A persistência e a vontade podem servir de areia e cimento para a criatividade de uma criança mesmo quando o ambiente não parece
ideal. Prazer, curiosidade e a falta de recursos motivaram Paulo Martins, 21 anos, a criar robôs a partir de sucata. Suas criações estão expostas em uma das salas da Estação Ciência, centro interativo de difusão científica da USP. Entre elas destacam-se o Robocop e o E.T., cópias
dos famosos personagens de cinema. Todos os robôs andam e viram a cabeça. Uma cena incrível para quem conhece a trajetória de Paulo. Criado apenas pela mãe, a empregada doméstica Maria da Penha Santos Martins, ele e os sete irmãos cresceram em uma favela. Paulo estudava de manhã e passava as tardes num lixão. Era lá que encontrava a matéria-prima para seus inventos. “Eu pegava brinquedos quebrados, olhava como funcionava e remontava. O primeiro que eu fiz foi um carrinho de madeira, com rodas de borracha. Logo depois, construí
uma casa e um foguete”, conta ele. Apesar da habilidade, repetiu
várias séries na escola e, aos 13 anos, foi trabalhar numa borracharia com um tio. Parte do que ganhava, gastava na compra de revistas de mecatrônica e robótica. “Entendia quase tudo. E aprendi alguma coisa sobre eletricidade na borracharia”, relata.
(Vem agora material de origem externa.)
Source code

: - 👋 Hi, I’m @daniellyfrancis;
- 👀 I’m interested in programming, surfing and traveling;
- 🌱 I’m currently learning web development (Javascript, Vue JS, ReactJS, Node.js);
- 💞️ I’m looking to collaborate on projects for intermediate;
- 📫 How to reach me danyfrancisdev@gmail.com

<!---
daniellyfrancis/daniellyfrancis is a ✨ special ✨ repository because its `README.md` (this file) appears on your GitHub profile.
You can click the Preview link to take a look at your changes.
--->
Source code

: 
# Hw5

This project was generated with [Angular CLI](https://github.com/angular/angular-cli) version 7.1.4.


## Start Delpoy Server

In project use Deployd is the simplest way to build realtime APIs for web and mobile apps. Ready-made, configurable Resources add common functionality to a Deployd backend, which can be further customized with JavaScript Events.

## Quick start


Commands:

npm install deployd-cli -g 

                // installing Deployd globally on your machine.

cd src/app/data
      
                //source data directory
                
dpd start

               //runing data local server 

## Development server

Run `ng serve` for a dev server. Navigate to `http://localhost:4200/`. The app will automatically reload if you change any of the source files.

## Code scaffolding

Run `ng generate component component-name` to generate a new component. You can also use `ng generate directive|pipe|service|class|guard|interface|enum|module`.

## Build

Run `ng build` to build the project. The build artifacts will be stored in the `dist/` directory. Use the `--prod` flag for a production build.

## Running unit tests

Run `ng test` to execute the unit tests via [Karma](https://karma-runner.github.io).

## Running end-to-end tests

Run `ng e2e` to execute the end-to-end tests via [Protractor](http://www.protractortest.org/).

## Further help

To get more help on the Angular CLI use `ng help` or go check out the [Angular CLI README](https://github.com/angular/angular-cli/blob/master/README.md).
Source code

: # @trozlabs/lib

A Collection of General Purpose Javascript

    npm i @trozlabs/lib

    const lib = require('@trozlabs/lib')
Explicar esse interesse tão destoante do meio em que Paulo vivia é uma tarefa quase impossível. Mas a combinação de temperamento e caráter podem ter feito a diferença. “Esse rapaz deve ter alta capacidade de abstração e de síntese construtiva, o que lhe permite ver o todo a partir de uma parte. São habilidades que ele desenvolveu à revelia do suporte socioeconômico, tido como facilitador”, avalia o neuropsicólogo Daniel Fuentes, do Instituto de Psiquiatria do Hospital das Clínicas de São Paulo. “Mas isso não significa que sua vivência não tenha sido rica em estímulos”, diz. De certa forma, a diversidade do lixão foi para Paulo o maior dos estímulos. Além disso, com certeza ninguém lhe coibiu a curiosidade com uma bronca por ter desmontado um brinquedo. Nada ali tinha dono. Hoje, o rapaz faz supletivo do ensino médio e quer ser cientista. A contar por sua história, alguém duvida que ele consiga?